Items from a dataset
==========
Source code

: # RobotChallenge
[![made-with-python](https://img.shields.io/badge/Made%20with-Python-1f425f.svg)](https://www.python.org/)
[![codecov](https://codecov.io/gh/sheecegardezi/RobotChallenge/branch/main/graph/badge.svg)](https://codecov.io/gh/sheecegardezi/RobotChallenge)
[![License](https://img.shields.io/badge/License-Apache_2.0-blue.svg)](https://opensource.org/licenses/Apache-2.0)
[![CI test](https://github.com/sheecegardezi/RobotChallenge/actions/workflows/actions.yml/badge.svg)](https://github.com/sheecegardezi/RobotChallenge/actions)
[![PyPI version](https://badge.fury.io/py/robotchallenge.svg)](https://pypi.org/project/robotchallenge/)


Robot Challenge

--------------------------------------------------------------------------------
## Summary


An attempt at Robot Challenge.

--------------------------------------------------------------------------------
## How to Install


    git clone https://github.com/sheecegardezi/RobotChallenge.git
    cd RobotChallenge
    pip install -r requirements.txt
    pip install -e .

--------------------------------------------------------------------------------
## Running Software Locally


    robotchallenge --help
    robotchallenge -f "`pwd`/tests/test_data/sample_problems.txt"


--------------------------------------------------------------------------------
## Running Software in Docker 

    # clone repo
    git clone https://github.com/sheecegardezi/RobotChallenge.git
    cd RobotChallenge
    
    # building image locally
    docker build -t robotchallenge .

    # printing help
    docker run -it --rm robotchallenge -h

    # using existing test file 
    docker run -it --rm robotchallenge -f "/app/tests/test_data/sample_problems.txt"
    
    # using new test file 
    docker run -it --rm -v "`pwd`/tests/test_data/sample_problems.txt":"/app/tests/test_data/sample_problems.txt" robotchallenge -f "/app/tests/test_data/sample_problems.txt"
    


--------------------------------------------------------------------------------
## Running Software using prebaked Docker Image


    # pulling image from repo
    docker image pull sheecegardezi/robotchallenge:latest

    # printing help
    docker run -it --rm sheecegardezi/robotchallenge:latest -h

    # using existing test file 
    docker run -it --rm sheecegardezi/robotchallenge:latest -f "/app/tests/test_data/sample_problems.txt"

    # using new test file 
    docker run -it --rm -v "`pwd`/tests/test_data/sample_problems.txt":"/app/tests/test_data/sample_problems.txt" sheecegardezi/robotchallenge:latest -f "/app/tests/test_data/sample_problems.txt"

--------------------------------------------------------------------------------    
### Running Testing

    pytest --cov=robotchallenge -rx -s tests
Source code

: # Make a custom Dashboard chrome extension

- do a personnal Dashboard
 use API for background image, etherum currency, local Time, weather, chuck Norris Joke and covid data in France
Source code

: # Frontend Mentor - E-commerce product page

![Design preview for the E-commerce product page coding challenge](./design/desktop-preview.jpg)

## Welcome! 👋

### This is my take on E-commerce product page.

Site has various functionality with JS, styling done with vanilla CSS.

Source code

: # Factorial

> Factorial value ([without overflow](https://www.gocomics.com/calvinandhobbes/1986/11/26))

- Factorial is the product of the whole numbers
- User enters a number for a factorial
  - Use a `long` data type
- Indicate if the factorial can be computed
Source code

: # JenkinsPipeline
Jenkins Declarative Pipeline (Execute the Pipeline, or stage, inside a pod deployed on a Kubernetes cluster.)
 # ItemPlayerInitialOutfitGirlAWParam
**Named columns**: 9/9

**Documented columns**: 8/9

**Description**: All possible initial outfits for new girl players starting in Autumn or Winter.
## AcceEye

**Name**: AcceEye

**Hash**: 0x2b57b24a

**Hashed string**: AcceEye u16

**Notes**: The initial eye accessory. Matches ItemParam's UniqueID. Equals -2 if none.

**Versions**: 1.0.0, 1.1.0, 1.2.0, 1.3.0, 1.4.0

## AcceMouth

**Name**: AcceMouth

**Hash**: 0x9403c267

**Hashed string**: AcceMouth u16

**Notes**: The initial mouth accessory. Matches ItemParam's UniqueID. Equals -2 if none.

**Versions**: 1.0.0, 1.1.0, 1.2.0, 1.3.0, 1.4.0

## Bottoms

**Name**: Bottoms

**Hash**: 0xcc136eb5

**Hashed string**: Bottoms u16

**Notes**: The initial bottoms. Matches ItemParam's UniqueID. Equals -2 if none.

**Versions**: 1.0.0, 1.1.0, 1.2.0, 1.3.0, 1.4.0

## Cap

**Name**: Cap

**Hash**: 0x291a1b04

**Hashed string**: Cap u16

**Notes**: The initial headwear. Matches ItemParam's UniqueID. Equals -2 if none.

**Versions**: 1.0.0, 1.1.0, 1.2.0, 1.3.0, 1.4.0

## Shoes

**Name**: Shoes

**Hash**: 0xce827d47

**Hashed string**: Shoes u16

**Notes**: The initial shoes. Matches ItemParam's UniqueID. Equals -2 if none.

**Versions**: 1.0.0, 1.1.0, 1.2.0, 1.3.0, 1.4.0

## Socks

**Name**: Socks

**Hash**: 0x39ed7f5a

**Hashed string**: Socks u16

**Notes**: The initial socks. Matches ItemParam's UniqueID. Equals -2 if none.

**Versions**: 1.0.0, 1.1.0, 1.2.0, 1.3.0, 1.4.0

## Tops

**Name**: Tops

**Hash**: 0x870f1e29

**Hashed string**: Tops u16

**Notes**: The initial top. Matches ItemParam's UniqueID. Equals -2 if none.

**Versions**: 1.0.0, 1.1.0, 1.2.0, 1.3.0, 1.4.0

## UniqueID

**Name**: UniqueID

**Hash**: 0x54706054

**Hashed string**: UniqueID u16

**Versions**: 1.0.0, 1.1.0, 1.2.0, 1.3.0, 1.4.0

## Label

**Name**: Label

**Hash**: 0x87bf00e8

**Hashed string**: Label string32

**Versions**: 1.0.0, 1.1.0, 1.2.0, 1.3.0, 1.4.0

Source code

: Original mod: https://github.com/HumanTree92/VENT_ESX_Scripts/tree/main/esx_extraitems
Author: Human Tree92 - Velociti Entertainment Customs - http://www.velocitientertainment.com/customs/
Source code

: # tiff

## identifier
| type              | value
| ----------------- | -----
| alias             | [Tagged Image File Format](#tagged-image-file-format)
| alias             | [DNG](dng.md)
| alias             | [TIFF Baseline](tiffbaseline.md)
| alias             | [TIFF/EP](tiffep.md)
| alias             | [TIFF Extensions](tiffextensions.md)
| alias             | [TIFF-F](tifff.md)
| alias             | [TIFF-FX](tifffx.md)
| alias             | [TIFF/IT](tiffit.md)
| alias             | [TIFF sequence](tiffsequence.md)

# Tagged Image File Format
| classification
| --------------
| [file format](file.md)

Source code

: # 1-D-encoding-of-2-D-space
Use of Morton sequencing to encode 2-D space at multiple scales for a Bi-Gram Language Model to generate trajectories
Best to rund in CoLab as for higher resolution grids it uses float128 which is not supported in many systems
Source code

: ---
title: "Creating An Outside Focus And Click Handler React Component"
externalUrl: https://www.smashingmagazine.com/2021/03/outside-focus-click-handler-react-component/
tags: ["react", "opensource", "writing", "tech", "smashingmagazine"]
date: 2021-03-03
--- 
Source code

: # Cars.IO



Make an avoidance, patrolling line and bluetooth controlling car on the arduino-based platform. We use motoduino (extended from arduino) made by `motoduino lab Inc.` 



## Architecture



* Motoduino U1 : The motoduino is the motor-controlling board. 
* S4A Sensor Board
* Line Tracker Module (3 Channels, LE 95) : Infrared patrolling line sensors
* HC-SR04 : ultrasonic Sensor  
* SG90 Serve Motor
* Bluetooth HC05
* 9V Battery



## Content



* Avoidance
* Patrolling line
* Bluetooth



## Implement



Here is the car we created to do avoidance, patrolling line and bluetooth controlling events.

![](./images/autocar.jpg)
==========
- Action item:
Every entry is to be transcribed exactly as it stands.

- Response box:
Source code

: # RobotChallenge
[![made-with-python](https://img.shields.io/badge/Made%20with-Python-1f425f.svg)](https://www.python.org/)
[![codecov](https://codecov.io/gh/sheecegardezi/RobotChallenge/branch/main/graph/badge.svg)](https://codecov.io/gh/sheecegardezi/RobotChallenge)
[![License](https://img.shields.io/badge/License-Apache_2.0-blue.svg)](https://opensource.org/licenses/Apache-2.0)
[![CI test](https://github.com/sheecegardezi/RobotChallenge/actions/workflows/actions.yml/badge.svg)](https://github.com/sheecegardezi/RobotChallenge/actions)
[![PyPI version](https://badge.fury.io/py/robotchallenge.svg)](https://pypi.org/project/robotchallenge/)


Robot Challenge

--------------------------------------------------------------------------------
## Summary


An attempt at Robot Challenge.

--------------------------------------------------------------------------------
## How to Install


    git clone https://github.com/sheecegardezi/RobotChallenge.git
    cd RobotChallenge
    pip install -r requirements.txt
    pip install -e .

--------------------------------------------------------------------------------
## Running Software Locally


    robotchallenge --help
    robotchallenge -f "`pwd`/tests/test_data/sample_problems.txt"


--------------------------------------------------------------------------------
## Running Software in Docker 

    # clone repo
    git clone https://github.com/sheecegardezi/RobotChallenge.git
    cd RobotChallenge
    
    # building image locally
    docker build -t robotchallenge .

    # printing help
    docker run -it --rm robotchallenge -h

    # using existing test file 
    docker run -it --rm robotchallenge -f "/app/tests/test_data/sample_problems.txt"
    
    # using new test file 
    docker run -it --rm -v "`pwd`/tests/test_data/sample_problems.txt":"/app/tests/test_data/sample_problems.txt" robotchallenge -f "/app/tests/test_data/sample_problems.txt"
    


--------------------------------------------------------------------------------
## Running Software using prebaked Docker Image


    # pulling image from repo
    docker image pull sheecegardezi/robotchallenge:latest

    # printing help
    docker run -it --rm sheecegardezi/robotchallenge:latest -h

    # using existing test file 
    docker run -it --rm sheecegardezi/robotchallenge:latest -f "/app/tests/test_data/sample_problems.txt"

    # using new test file 
    docker run -it --rm -v "`pwd`/tests/test_data/sample_problems.txt":"/app/tests/test_data/sample_problems.txt" sheecegardezi/robotchallenge:latest -f "/app/tests/test_data/sample_problems.txt"

--------------------------------------------------------------------------------    
### Running Testing

    pytest --cov=robotchallenge -rx -s tests
Source code

: # Make a custom Dashboard chrome extension

- do a personnal Dashboard
 use API for background image, etherum currency, local Time, weather, chuck Norris Joke and covid data in France
Source code

: # Frontend Mentor - E-commerce product page

![Design preview for the E-commerce product page coding challenge](./design/desktop-preview.jpg)

## Welcome! 👋

### This is my take on E-commerce product page.

Site has various functionality with JS, styling done with vanilla CSS.

Source code

: # Factorial

> Factorial value ([without overflow](https://www.gocomics.com/calvinandhobbes/1986/11/26))

- Factorial is the product of the whole numbers
- User enters a number for a factorial
  - Use a `long` data type
- Indicate if the factorial can be computed
Source code

: # JenkinsPipeline
Jenkins Declarative Pipeline (Execute the Pipeline, or stage, inside a pod deployed on a Kubernetes cluster.)
 # ItemPlayerInitialOutfitGirlAWParam
**Named columns**: 9/9

**Documented columns**: 8/9

**Description**: All possible initial outfits for new girl players starting in Autumn or Winter.
## AcceEye

**Name**: AcceEye

**Hash**: 0x2b57b24a

**Hashed string**: AcceEye u16

**Notes**: The initial eye accessory. Matches ItemParam's UniqueID. Equals -2 if none.

**Versions**: 1.0.0, 1.1.0, 1.2.0, 1.3.0, 1.4.0

## AcceMouth

**Name**: AcceMouth

**Hash**: 0x9403c267

**Hashed string**: AcceMouth u16

**Notes**: The initial mouth accessory. Matches ItemParam's UniqueID. Equals -2 if none.

**Versions**: 1.0.0, 1.1.0, 1.2.0, 1.3.0, 1.4.0

## Bottoms

**Name**: Bottoms

**Hash**: 0xcc136eb5

**Hashed string**: Bottoms u16

**Notes**: The initial bottoms. Matches ItemParam's UniqueID. Equals -2 if none.

**Versions**: 1.0.0, 1.1.0, 1.2.0, 1.3.0, 1.4.0

## Cap

**Name**: Cap

**Hash**: 0x291a1b04

**Hashed string**: Cap u16

**Notes**: The initial headwear. Matches ItemParam's UniqueID. Equals -2 if none.

**Versions**: 1.0.0, 1.1.0, 1.2.0, 1.3.0, 1.4.0

## Shoes

**Name**: Shoes

**Hash**: 0xce827d47

**Hashed string**: Shoes u16

**Notes**: The initial shoes. Matches ItemParam's UniqueID. Equals -2 if none.

**Versions**: 1.0.0, 1.1.0, 1.2.0, 1.3.0, 1.4.0

## Socks

**Name**: Socks

**Hash**: 0x39ed7f5a

**Hashed string**: Socks u16

**Notes**: The initial socks. Matches ItemParam's UniqueID. Equals -2 if none.

**Versions**: 1.0.0, 1.1.0, 1.2.0, 1.3.0, 1.4.0

## Tops

**Name**: Tops

**Hash**: 0x870f1e29

**Hashed string**: Tops u16

**Notes**: The initial top. Matches ItemParam's UniqueID. Equals -2 if none.

**Versions**: 1.0.0, 1.1.0, 1.2.0, 1.3.0, 1.4.0

## UniqueID

**Name**: UniqueID

**Hash**: 0x54706054

**Hashed string**: UniqueID u16

**Versions**: 1.0.0, 1.1.0, 1.2.0, 1.3.0, 1.4.0

## Label

**Name**: Label

**Hash**: 0x87bf00e8

**Hashed string**: Label string32

**Versions**: 1.0.0, 1.1.0, 1.2.0, 1.3.0, 1.4.0

Source code

: Original mod: https://github.com/HumanTree92/VENT_ESX_Scripts/tree/main/esx_extraitems
Author: Human Tree92 - Velociti Entertainment Customs - http://www.velocitientertainment.com/customs/
Source code

: # tiff

## identifier
| type              | value
| ----------------- | -----
| alias             | [Tagged Image File Format](#tagged-image-file-format)
| alias             | [DNG](dng.md)
| alias             | [TIFF Baseline](tiffbaseline.md)
| alias             | [TIFF/EP](tiffep.md)
| alias             | [TIFF Extensions](tiffextensions.md)
| alias             | [TIFF-F](tifff.md)
| alias             | [TIFF-FX](tifffx.md)
| alias             | [TIFF/IT](tiffit.md)
| alias             | [TIFF sequence](tiffsequence.md)

# Tagged Image File Format
| classification
| --------------
| [file format](file.md)

Source code

: # 1-D-encoding-of-2-D-space
Use of Morton sequencing to encode 2-D space at multiple scales for a Bi-Gram Language Model to generate trajectories
Best to rund in CoLab as for higher resolution grids it uses float128 which is not supported in many systems
Source code

: ---
title: "Creating An Outside Focus And Click Handler React Component"
externalUrl: https://www.smashingmagazine.com/2021/03/outside-focus-click-handler-react-component/
tags: ["react", "opensource", "writing", "tech", "smashingmagazine"]
date: 2021-03-03
--- 
Source code

: # Cars.IO



Make an avoidance, patrolling line and bluetooth controlling car on the arduino-based platform. We use motoduino (extended from arduino) made by `motoduino lab Inc.` 



## Architecture



* Motoduino U1 : The motoduino is the motor-controlling board. 
* S4A Sensor Board
* Line Tracker Module (3 Channels, LE 95) : Infrared patrolling line sensors
* HC-SR04 : ultrasonic Sensor  
* SG90 Serve Motor
* Bluetooth HC05
* 9V Battery



## Content



* Avoidance
* Patrolling line
* Bluetooth



## Implement



Here is the car we created to do avoidance, patrolling line and bluetooth controlling events.

![](./images/autocar.jpg)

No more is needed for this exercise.